* INSTRUCTIONS TO FOLLOW:
Would you restate the entries below word for word, leaving out the images?
[RECORDS FOR THIS TASK]
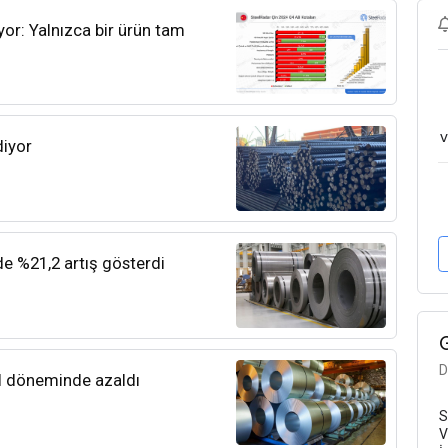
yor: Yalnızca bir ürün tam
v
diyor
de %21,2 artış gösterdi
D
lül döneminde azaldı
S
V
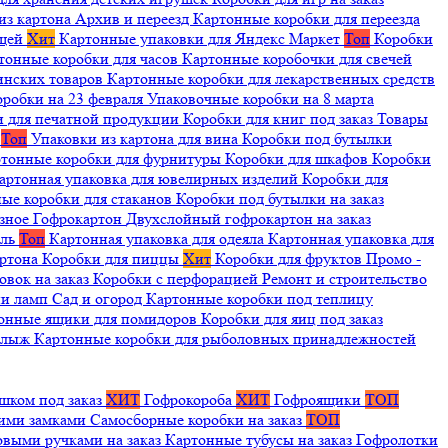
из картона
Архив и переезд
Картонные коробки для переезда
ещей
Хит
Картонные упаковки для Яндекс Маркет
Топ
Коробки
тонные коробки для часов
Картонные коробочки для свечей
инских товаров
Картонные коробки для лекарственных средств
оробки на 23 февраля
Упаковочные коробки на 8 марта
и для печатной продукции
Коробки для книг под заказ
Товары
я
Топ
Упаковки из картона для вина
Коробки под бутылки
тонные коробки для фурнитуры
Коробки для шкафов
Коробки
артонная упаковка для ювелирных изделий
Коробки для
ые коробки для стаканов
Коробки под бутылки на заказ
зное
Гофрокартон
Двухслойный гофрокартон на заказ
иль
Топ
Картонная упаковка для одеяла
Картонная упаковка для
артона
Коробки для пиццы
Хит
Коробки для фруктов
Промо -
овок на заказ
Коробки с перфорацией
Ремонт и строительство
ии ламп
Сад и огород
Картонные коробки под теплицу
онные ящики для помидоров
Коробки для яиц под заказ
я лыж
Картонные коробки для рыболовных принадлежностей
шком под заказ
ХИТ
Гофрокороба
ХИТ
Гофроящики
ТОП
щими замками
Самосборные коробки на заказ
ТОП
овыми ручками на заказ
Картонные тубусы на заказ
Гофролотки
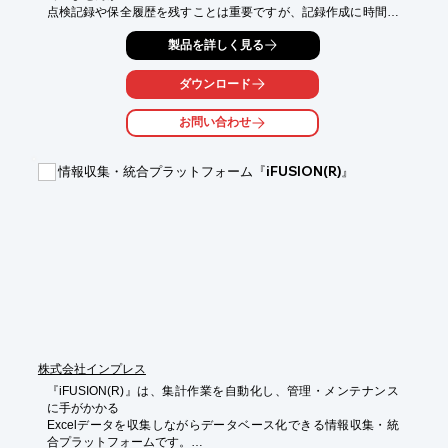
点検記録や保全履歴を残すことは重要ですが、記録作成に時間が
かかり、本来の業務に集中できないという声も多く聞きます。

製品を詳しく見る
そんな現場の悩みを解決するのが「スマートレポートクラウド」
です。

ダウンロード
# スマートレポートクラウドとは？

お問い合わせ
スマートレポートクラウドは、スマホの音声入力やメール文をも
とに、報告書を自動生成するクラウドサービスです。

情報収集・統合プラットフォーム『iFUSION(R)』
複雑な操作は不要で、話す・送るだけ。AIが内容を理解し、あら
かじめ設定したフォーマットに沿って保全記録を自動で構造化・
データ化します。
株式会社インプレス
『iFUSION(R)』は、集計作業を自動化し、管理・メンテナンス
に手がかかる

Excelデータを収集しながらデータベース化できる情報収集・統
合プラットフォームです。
[/RECORDS FOR THIS TASK]
* RESULT OF THIS EXERCISE:
yor: Yalnızca bir ürün tam
v
diyor
de %21,2 artış gösterdi
D
lül döneminde azaldı
S
V
из картона
Архив и переезд
Картонные коробки для переезда
ещей
Хит
Картонные упаковки для Яндекс Маркет
Топ
Коробки
тонные коробки для часов
Картонные коробочки для свечей
инских товаров
Картонные коробки для лекарственных средств
оробки на 23 февраля
Упаковочные коробки на 8 марта
и для печатной продукции
Коробки для книг под заказ
Товары
я
Топ
Упаковки из картона для вина
Коробки под бутылки
тонные коробки для фурнитуры
Коробки для шкафов
Коробки
артонная упаковка для ювелирных изделий
Коробки для
ые коробки для стаканов
Коробки под бутылки на заказ
зное
Гофрокартон
Двухслойный гофрокартон на заказ
иль
Топ
Картонная упаковка для одеяла
Картонная упаковка для
артона
Коробки для пиццы
Хит
Коробки для фруктов
Промо -
овок на заказ
Коробки с перфорацией
Ремонт и строительство
ии ламп
Сад и огород
Картонные коробки под теплицу
онные ящики для помидоров
Коробки для яиц под заказ
я лыж
Картонные коробки для рыболовных принадлежностей
шком под заказ
ХИТ
Гофрокороба
ХИТ
Гофроящики
ТОП
щими замками
Самосборные коробки на заказ
ТОП
овыми ручками на заказ
Картонные тубусы на заказ
Гофролотки
点検記録や保全履歴を残すことは重要ですが、記録作成に時間が
かかり、本来の業務に集中できないという声も多く聞きます。

製品を詳しく見る
そんな現場の悩みを解決するのが「スマートレポートクラウド」
です。

ダウンロード
# スマートレポートクラウドとは？

お問い合わせ
スマートレポートクラウドは、スマホの音声入力やメール文をも
とに、報告書を自動生成するクラウドサービスです。

情報収集・統合プラットフォーム『iFUSION(R)』
複雑な操作は不要で、話す・送るだけ。AIが内容を理解し、あら
かじめ設定したフォーマットに沿って保全記録を自動で構造化・
データ化します。
株式会社インプレス
『iFUSION(R)』は、集計作業を自動化し、管理・メンテナンス
に手がかかる

Excelデータを収集しながらデータベース化できる情報収集・統
合プラットフォームです。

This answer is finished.